BAKERSFIELD, Calif. (KGET) — Leaders in Kern’s Black community offered reaction Tuesday after a jury convicted former Minneapolis police officer Derek Chauvin in the death of George Floyd.
“Thank you God,” exclaimed Pastor Gregory Tatum as he heard the verdict read live on NBC News. Tatum’s daughter, Kristan Dinkins, and 12 year-old-grandson Kai watched as the judge rendered the verdict.
“I think what this verdict shows with this guilty verdict — that finally America gets it. Finally, our voices are being heard,” Tatum said he joined his hands together in prayer.
Dinkins, feeling a sense of optimism, noted how she would have felt if the verdict went the other way.
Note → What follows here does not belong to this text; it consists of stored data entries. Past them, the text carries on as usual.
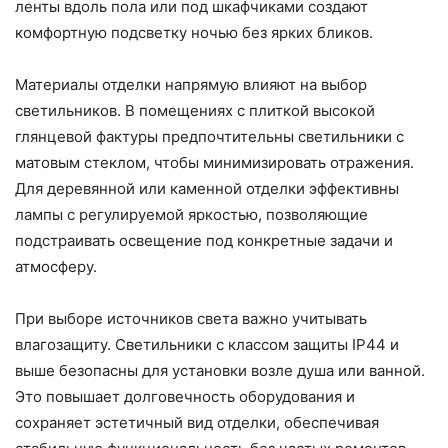
ленты вдоль пола или под шкафчиками создают
комфортную подсветку ночью без ярких бликов.
Материалы отделки напрямую влияют на выбор
светильников. В помещениях с плиткой высокой
глянцевой фактуры предпочтительны светильники с
матовым стеклом, чтобы минимизировать отражения.
Для деревянной или каменной отделки эффективны
лампы с регулируемой яркостью, позволяющие
подстраивать освещение под конкретные задачи и
атмосферу.
При выборе источников света важно учитывать
влагозащиту. Светильники с классом защиты IP44 и
выше безопасны для установки возле душа или ванной.
Это повышает долговечность оборудования и
сохраняет эстетичный вид отделки, обеспечивая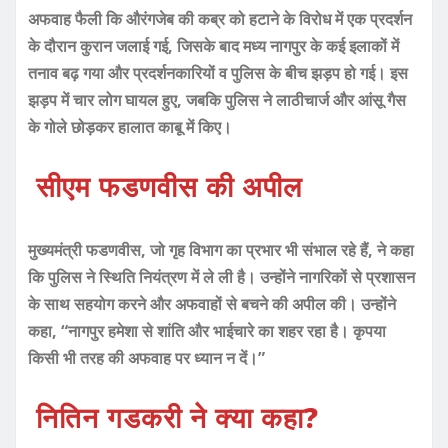
अफवाह फैली कि औरंगजेब की कब्र को हटाने के विरोध में एक प्रदर्शन
के दौरान कुरान जलाई गई, जिसके बाद मध्य नागपुर के कई इलाकों में
तनाव बढ़ गया और प्रदर्शनकारियों व पुलिस के बीच झड़प हो गई। इस
झड़प में चार लोग घायल हुए, जबकि पुलिस ने लाठीचार्ज और आंसू गैस
के गोले छोड़कर हालात काबू में किए।
सीएम फडणवीस की अपील
मुख्यमंत्री फडणवीस, जो गृह विभाग का प्रभार भी संभाल रहे हैं, ने कहा
कि पुलिस ने स्थिति नियंत्रण में ले ली है। उन्होंने नागरिकों से प्रशासन
के साथ सहयोग करने और अफवाहों से बचने की अपील की। उन्होंने
कहा, “नागपुर हमेशा से शांति और भाईचारे का शहर रहा है। कृपया
किसी भी तरह की अफवाह पर ध्यान न दें।”
नितिन गडकरी ने क्या कहा?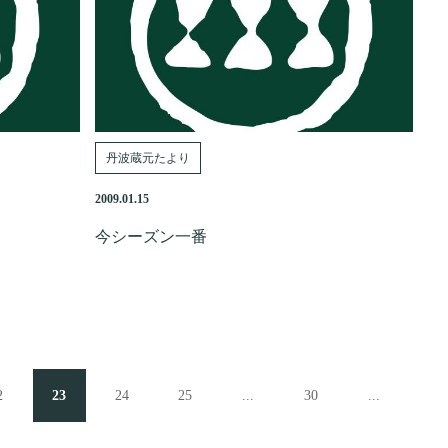
丹波蔵元たより
2009.01.15
今シーズン一番
2
23
24
25
...
30
...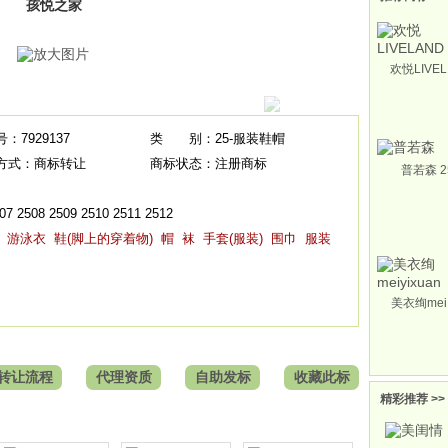
孩悦之家
欢悦LIVEL
：7929137
类 别：25-服装鞋帽
方式：商标转让
商标状态：注册商标
普若森 2
 2508 2509 2510 2511 2512
游泳衣
鞋(脚上的穿着物)
帽
袜
手套(服装)
围巾
服装
美衣绚mei 
转让流程
代理资质
自助发标
收藏此标
精彩推荐 >>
“I feel like if it was anything aside from what it is, then I was going to feel like the gavel had dropped on hopelessness. But now, I’m starting to feel like a little mustard seed of hope.” That hope, she argued, must come with real, lasting change. A mother of three young Black boys, Dinkins said the Black experience in the United States must improve by the time they become young black men.
“You wake up stressed as a black person,” she said. “People take it as an aggressiveness, but you learn to live with a shell to protection where you already in tuned to what’s going on here, or what’s going on here, or how will they react to me here. And it’s locally. This is a practice. This is an unspoken truth.”
MLK Community Initiative Founder Arleana Waller offered a similar sentiment.
“As a mother to two Black, amazing songs, I should not live in fear that that if law enforcement lvie in fear that could be my last breath,” Waller said.
As for the verdict, Waller added that “every little change is a win. This is a little change, and we will take it.”